> _Goal of the exercise_: Across the entries that follow, tally every line holding the word "Control" and reply with the count alone.

Document layout detection data
·····

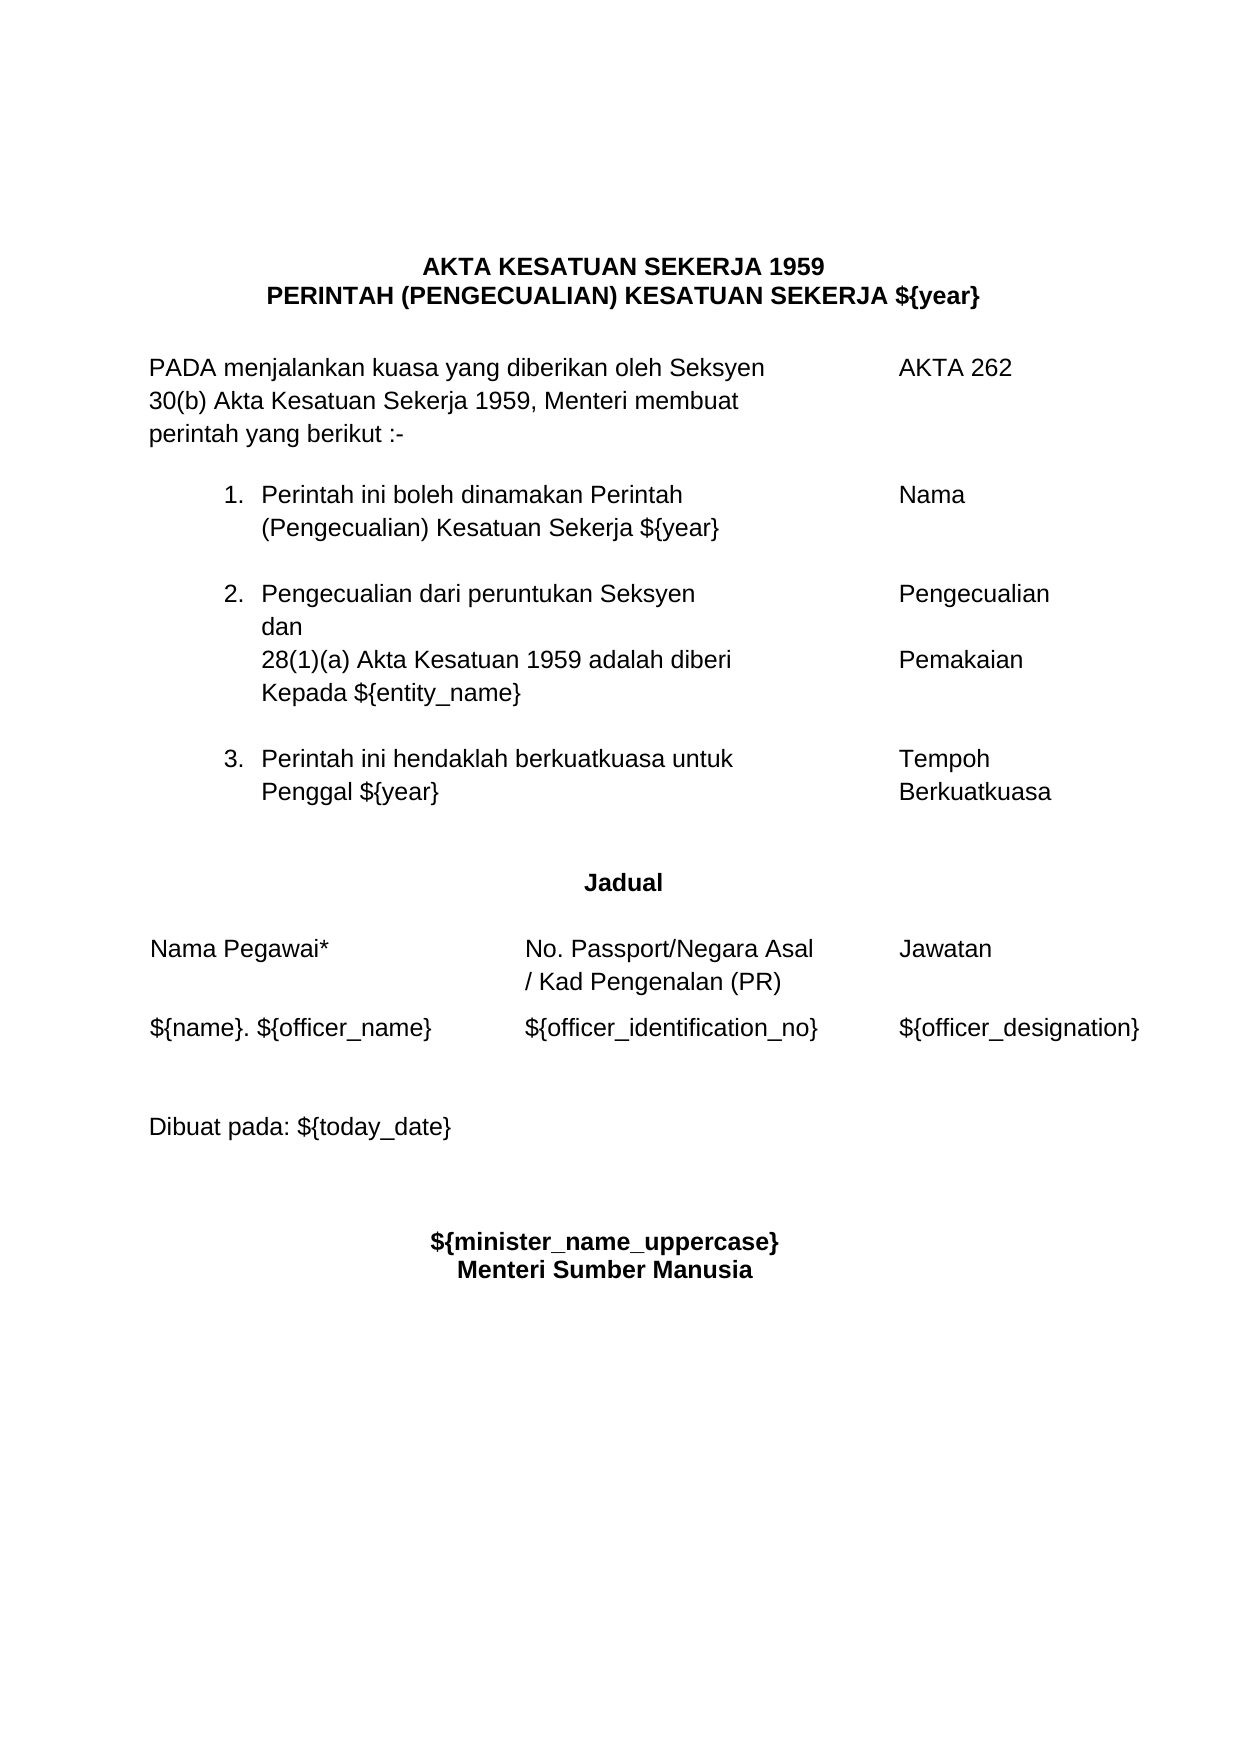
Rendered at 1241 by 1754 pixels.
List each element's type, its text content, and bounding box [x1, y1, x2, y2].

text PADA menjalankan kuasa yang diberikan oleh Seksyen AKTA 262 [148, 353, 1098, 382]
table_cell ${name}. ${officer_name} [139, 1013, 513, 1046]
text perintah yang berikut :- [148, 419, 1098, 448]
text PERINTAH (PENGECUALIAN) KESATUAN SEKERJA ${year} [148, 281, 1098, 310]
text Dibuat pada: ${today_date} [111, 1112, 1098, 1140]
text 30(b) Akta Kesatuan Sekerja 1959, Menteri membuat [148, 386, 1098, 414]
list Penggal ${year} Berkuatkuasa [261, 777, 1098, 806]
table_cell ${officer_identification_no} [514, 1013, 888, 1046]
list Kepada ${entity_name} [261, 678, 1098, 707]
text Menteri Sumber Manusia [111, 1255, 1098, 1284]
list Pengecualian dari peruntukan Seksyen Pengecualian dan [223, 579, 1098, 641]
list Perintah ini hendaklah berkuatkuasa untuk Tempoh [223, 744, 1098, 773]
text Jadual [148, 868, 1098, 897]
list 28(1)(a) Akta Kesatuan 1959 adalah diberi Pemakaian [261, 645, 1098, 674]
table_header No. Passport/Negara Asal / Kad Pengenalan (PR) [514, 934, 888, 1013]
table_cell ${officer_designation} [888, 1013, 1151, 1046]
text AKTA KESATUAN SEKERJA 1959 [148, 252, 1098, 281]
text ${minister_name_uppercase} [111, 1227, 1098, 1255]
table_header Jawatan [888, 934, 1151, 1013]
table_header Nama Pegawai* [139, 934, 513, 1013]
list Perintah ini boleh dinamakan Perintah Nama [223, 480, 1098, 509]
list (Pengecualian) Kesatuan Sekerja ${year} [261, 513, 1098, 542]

·····

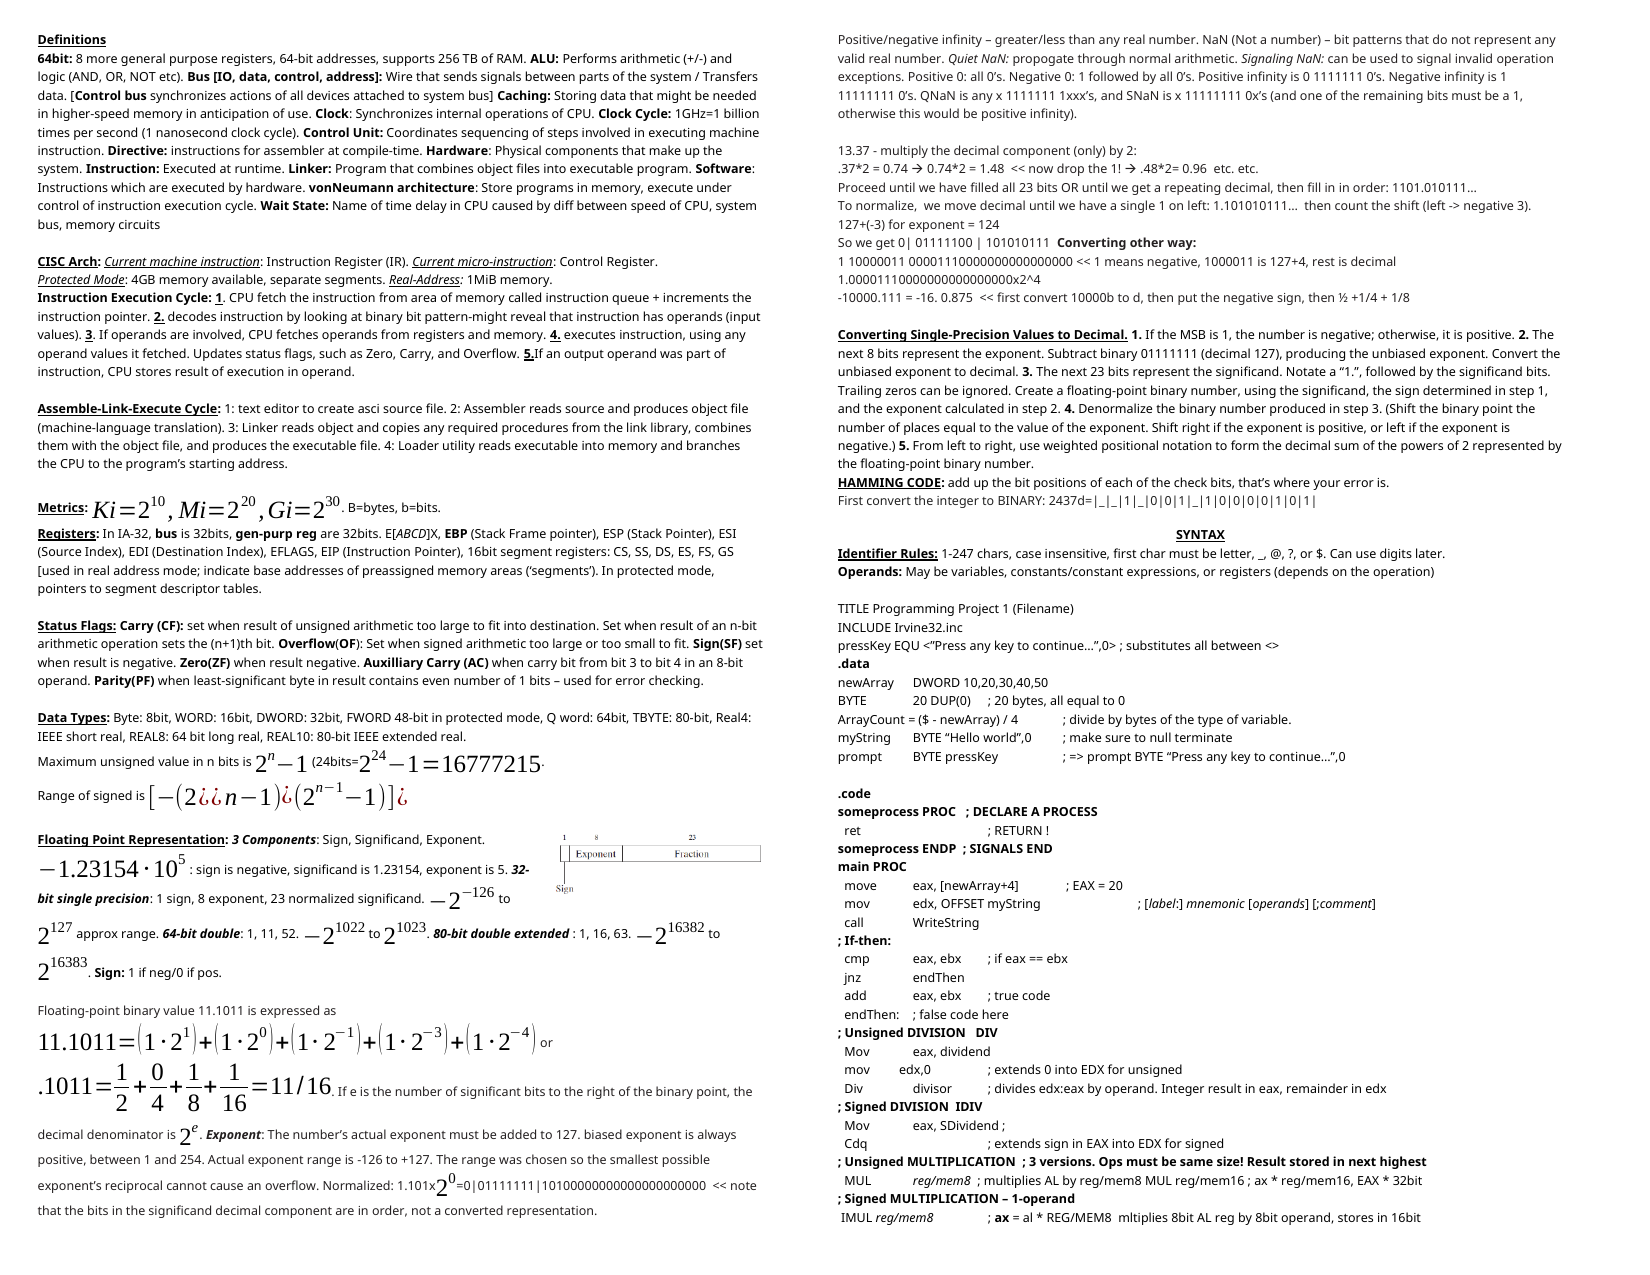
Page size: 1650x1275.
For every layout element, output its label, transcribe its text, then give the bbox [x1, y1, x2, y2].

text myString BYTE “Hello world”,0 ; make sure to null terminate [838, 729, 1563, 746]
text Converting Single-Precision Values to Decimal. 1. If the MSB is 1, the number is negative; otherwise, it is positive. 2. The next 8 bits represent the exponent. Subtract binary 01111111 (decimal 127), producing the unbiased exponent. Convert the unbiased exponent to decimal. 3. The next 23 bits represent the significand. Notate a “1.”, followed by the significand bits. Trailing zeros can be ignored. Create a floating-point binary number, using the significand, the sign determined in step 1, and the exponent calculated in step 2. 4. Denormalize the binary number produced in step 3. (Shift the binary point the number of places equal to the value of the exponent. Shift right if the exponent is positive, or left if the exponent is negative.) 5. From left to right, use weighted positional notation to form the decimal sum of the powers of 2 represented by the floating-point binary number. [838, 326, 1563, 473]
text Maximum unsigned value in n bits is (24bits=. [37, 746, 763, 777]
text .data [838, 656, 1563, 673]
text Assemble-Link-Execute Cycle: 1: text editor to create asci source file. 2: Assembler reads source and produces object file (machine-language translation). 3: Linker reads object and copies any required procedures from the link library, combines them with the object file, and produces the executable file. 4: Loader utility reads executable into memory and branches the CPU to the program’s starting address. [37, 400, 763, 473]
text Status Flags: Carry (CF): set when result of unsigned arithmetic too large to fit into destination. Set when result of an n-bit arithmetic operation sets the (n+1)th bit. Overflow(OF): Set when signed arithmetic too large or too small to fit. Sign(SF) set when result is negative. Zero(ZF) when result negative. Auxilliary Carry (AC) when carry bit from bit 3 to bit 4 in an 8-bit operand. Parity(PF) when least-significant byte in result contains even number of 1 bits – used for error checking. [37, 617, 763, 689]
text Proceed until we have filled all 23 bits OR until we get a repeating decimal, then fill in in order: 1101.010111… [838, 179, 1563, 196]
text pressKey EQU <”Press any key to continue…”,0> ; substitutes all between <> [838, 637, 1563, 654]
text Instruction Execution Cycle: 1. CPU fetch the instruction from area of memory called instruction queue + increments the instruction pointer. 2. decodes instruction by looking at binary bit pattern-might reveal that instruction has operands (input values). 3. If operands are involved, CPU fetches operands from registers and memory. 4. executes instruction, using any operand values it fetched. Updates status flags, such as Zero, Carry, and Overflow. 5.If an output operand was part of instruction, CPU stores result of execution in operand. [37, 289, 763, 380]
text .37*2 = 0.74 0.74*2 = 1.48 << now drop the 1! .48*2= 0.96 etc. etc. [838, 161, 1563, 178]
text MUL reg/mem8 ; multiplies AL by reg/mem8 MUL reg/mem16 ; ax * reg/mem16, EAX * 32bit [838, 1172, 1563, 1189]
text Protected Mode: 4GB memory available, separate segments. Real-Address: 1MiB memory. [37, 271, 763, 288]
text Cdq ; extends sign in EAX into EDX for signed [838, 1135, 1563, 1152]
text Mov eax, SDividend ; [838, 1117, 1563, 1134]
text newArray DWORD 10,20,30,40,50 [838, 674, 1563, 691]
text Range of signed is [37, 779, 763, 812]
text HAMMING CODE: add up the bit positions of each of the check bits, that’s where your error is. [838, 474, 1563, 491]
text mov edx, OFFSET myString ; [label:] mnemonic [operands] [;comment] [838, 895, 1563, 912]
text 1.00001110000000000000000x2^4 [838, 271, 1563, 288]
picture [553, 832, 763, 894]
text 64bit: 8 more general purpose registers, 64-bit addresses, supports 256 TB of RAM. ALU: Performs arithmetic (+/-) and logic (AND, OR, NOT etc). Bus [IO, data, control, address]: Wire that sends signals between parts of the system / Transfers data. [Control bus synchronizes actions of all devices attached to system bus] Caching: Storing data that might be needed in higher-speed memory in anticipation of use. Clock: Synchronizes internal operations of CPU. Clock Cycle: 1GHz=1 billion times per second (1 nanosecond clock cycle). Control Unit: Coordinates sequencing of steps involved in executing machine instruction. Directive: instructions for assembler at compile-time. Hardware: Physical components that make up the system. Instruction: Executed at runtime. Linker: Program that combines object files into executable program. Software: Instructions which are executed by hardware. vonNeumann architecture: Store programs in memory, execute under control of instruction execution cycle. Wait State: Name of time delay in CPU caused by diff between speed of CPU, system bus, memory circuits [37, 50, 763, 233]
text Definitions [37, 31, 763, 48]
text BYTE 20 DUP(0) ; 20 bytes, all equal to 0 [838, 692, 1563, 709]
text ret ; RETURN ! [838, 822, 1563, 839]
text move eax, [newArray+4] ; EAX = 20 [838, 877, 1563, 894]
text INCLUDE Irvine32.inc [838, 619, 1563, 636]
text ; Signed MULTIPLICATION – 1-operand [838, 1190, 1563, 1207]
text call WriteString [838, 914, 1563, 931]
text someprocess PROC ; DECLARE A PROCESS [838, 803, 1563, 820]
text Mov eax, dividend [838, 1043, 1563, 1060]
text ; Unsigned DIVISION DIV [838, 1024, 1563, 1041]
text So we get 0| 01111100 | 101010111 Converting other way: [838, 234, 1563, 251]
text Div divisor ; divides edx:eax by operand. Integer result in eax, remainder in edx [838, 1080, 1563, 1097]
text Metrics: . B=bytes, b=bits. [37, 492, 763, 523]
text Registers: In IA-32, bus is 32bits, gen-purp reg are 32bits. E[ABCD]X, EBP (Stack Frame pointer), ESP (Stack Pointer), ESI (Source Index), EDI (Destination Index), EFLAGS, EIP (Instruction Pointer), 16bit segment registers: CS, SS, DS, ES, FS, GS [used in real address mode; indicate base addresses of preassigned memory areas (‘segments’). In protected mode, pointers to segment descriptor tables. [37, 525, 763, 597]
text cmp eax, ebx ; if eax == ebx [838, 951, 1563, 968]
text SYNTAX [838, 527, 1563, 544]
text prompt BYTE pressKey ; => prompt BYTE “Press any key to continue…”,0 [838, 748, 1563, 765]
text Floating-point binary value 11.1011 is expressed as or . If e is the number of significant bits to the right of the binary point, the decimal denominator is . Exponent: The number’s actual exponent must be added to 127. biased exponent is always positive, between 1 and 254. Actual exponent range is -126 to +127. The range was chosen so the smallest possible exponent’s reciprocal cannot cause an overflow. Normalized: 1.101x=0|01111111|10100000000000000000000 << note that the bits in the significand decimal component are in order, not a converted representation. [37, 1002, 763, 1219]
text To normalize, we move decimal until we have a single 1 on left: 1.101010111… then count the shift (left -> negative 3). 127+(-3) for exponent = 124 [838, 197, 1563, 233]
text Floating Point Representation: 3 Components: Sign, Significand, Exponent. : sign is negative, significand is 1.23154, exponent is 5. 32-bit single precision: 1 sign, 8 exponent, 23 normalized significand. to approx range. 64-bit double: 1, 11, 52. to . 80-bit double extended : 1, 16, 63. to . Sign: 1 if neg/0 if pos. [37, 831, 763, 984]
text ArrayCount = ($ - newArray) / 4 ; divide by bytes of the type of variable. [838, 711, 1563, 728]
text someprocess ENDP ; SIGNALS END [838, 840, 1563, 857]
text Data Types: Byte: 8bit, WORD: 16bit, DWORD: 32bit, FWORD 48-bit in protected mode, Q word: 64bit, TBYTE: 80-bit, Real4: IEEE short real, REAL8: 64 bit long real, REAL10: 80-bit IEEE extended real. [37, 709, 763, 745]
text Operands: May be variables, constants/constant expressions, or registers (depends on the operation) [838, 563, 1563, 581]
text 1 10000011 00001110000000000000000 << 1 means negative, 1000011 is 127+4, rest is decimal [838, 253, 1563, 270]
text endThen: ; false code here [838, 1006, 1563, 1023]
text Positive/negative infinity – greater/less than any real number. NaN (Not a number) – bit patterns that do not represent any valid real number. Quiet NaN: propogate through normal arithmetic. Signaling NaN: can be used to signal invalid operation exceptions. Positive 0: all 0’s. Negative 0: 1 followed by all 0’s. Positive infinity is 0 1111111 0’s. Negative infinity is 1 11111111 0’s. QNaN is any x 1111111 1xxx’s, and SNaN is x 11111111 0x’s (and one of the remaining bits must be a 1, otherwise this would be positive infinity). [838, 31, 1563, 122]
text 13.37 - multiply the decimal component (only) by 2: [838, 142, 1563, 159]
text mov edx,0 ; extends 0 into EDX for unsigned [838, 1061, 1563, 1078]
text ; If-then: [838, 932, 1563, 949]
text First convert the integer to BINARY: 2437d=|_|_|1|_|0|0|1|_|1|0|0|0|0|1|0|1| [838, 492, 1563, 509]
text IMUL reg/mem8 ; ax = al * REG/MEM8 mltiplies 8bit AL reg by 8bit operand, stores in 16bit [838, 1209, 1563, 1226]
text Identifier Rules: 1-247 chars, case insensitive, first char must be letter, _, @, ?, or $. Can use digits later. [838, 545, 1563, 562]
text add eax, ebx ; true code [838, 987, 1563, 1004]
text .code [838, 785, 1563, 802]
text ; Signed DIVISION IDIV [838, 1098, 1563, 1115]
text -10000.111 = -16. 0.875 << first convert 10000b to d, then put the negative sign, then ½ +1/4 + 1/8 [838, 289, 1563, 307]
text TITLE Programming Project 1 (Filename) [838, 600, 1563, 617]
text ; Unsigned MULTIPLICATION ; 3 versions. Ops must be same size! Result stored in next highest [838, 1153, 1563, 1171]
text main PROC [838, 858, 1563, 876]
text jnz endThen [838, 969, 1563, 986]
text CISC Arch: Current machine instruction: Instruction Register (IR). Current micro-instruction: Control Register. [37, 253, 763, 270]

·····

> _Result of the task_: 2